NCI microarray data.There are 64 columns corresponding to patients with 14 different cancers. Each patient’s microarray has 6830 genes. Orignal Source: http://genome-www.stanford.edu/nci60/. This dataset was discussed in the textbook ISL and is also available in the R package ISRL.
In addition it is available in csv format nci.csv on our webpage. The dataset is in expression matrix form so the dimensions are 6830 rows and 64 columns.
The dotchart below summarzing the number of cancers and patients.
To identify the number of clusters K, a frequently used method is to plot of the percentage change in Within SS and select the number of clusters after the percentage change diminishes to a small value. This is similar to the use of the Skree Plot to select the number of principal components. From the plot below we can try k=4 and k=5.
Selecting k=4 the clusters can be summarized in a crosstabs.
## ClusterID
## Cancer 1 2 3 4
## BREAST 3 2 2 0
## CNS 5 0 0 0
## COLON 0 0 7 0
## K562A 0 0 0 1
## K562B 0 0 0 1
## LEUKEMIA 0 0 0 6
## MCF7A 0 0 1 0
## MCF7D 0 0 1 0
## MELANOMA 1 7 0 0
## NSCLC 6 0 3 0
## OVARIAN 4 0 2 0
## PROSTATE 1 0 1 0
## RENAL 9 0 0 0
## UNKNOWN 1 0 0 0
Crosstabs are best understood using a Mosaic Plot. This plot shows that all Colon and MCF are clustered together in group 4 while all Renal and CNS are in the same group (ID=1). There are many other groups that may be of interest. In practice, we would also examine the cluster with k=5 centers.

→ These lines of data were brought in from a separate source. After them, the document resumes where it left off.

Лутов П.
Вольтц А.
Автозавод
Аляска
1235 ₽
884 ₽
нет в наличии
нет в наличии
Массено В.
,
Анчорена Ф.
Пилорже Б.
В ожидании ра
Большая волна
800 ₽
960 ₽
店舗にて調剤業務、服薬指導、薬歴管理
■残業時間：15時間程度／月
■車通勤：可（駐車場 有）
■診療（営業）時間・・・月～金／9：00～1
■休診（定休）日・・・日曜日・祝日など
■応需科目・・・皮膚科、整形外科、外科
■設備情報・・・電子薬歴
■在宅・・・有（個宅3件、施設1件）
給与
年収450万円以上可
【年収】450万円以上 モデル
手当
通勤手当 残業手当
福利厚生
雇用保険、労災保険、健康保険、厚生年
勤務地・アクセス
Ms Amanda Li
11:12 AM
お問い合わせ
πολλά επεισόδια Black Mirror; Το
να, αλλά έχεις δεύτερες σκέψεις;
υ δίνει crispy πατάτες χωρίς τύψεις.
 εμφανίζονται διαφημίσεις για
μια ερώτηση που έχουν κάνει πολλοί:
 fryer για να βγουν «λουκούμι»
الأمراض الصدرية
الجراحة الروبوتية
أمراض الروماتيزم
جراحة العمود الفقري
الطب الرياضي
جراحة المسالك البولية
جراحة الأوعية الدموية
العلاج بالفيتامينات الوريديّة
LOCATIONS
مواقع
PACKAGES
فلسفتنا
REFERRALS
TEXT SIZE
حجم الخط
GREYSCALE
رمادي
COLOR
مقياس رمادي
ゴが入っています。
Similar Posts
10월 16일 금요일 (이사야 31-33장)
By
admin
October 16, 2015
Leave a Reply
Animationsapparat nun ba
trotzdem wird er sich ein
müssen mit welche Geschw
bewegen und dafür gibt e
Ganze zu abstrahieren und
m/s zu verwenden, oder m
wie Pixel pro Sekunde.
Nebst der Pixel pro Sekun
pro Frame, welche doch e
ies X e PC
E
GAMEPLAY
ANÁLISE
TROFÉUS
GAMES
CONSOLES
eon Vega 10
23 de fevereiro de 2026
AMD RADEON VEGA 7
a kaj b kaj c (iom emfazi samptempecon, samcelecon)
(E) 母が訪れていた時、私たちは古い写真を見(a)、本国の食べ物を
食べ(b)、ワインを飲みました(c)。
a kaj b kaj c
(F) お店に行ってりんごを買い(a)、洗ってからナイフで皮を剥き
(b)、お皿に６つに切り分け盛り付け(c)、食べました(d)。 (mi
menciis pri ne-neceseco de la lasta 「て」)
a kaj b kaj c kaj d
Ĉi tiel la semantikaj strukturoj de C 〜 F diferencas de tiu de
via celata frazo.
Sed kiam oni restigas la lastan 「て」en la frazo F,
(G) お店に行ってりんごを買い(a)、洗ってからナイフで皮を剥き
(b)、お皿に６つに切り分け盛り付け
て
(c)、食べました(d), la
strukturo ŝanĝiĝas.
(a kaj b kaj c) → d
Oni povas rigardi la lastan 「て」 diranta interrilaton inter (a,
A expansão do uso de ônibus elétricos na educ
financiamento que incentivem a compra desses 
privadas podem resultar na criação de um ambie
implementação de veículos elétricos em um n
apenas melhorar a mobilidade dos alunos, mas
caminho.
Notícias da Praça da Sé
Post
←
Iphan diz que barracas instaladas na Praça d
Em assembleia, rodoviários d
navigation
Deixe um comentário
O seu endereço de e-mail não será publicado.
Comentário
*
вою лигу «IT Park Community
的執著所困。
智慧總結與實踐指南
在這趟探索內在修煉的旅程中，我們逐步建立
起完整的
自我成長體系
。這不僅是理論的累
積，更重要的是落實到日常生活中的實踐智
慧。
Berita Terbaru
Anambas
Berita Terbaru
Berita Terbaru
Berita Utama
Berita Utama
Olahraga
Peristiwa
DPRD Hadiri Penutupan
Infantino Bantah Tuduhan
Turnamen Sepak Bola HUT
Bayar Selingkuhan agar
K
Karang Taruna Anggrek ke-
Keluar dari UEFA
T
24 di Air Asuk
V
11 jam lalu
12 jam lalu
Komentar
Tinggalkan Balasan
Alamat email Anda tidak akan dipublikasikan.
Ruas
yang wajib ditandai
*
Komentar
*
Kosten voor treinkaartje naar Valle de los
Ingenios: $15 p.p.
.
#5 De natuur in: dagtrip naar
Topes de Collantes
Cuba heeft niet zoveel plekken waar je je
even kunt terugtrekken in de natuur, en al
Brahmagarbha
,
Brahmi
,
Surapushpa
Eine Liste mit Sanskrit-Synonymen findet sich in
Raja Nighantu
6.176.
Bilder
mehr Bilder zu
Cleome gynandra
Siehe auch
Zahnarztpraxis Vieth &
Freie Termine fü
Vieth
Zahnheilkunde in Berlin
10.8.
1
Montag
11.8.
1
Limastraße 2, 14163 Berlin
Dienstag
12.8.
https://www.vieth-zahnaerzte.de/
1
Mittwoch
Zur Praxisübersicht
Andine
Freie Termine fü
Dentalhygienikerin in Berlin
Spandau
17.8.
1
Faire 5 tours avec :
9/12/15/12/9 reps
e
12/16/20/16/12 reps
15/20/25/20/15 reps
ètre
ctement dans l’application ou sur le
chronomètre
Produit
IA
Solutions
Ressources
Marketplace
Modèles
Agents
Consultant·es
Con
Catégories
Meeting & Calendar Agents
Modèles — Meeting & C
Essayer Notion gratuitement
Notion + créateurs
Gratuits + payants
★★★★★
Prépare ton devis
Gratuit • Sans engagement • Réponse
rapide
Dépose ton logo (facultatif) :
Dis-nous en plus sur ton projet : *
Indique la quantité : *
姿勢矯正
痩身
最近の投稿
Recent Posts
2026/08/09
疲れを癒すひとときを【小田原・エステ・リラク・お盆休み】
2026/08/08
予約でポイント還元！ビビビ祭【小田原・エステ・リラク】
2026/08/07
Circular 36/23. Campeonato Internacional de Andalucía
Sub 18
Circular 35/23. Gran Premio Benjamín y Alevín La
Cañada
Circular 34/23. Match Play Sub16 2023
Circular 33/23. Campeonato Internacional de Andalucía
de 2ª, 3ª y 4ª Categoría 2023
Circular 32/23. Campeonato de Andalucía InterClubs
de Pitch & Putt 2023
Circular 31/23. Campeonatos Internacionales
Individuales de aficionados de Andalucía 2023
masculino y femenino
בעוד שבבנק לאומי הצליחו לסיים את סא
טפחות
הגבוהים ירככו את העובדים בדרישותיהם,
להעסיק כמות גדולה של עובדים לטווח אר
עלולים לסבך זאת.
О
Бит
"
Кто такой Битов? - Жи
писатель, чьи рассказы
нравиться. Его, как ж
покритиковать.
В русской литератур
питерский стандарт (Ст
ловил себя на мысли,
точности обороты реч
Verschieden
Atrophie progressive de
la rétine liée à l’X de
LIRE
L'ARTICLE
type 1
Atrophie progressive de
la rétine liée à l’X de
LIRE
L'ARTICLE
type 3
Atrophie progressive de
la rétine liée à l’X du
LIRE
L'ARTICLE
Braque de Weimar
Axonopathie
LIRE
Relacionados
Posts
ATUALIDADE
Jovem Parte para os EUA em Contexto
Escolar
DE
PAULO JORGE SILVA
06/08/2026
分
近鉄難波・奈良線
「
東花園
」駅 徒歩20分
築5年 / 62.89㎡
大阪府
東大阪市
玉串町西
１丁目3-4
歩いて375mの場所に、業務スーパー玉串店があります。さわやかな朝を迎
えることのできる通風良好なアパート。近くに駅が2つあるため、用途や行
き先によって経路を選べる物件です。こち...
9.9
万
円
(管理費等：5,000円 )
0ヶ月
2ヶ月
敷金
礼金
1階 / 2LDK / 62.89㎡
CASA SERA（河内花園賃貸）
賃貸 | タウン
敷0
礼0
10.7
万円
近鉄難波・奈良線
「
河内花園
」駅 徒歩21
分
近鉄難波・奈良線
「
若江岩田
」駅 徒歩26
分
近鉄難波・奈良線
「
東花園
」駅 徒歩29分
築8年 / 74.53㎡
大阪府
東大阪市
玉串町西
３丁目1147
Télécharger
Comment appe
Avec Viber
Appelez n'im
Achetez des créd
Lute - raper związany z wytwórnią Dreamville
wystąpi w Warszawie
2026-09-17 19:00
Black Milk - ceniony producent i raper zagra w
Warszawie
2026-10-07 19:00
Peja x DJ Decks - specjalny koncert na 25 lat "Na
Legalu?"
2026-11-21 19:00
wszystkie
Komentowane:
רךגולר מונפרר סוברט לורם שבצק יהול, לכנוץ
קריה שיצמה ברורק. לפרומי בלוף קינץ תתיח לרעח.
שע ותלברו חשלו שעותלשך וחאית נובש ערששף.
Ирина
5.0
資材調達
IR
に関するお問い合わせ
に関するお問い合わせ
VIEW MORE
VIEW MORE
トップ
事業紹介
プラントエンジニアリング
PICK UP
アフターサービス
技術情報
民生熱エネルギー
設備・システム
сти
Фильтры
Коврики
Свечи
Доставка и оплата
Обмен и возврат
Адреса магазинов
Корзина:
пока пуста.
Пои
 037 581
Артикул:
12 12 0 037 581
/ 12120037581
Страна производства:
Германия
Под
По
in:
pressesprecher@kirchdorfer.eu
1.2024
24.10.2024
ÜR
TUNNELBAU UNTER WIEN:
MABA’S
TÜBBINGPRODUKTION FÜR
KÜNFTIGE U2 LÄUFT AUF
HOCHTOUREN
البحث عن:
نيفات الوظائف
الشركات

The hierarchical clustering using complete linkage with the Eucidean distance function shows many of the cancer group together such as colon, melanoma and renal.
With microarray datasets it is often of interest examine how the genes across patients are clustered. Usually there are so many genes that we use some feature selection method to reduce the number of genes so a manageable dendrogram can be produced. In the example below we selected the 40 most variable genes.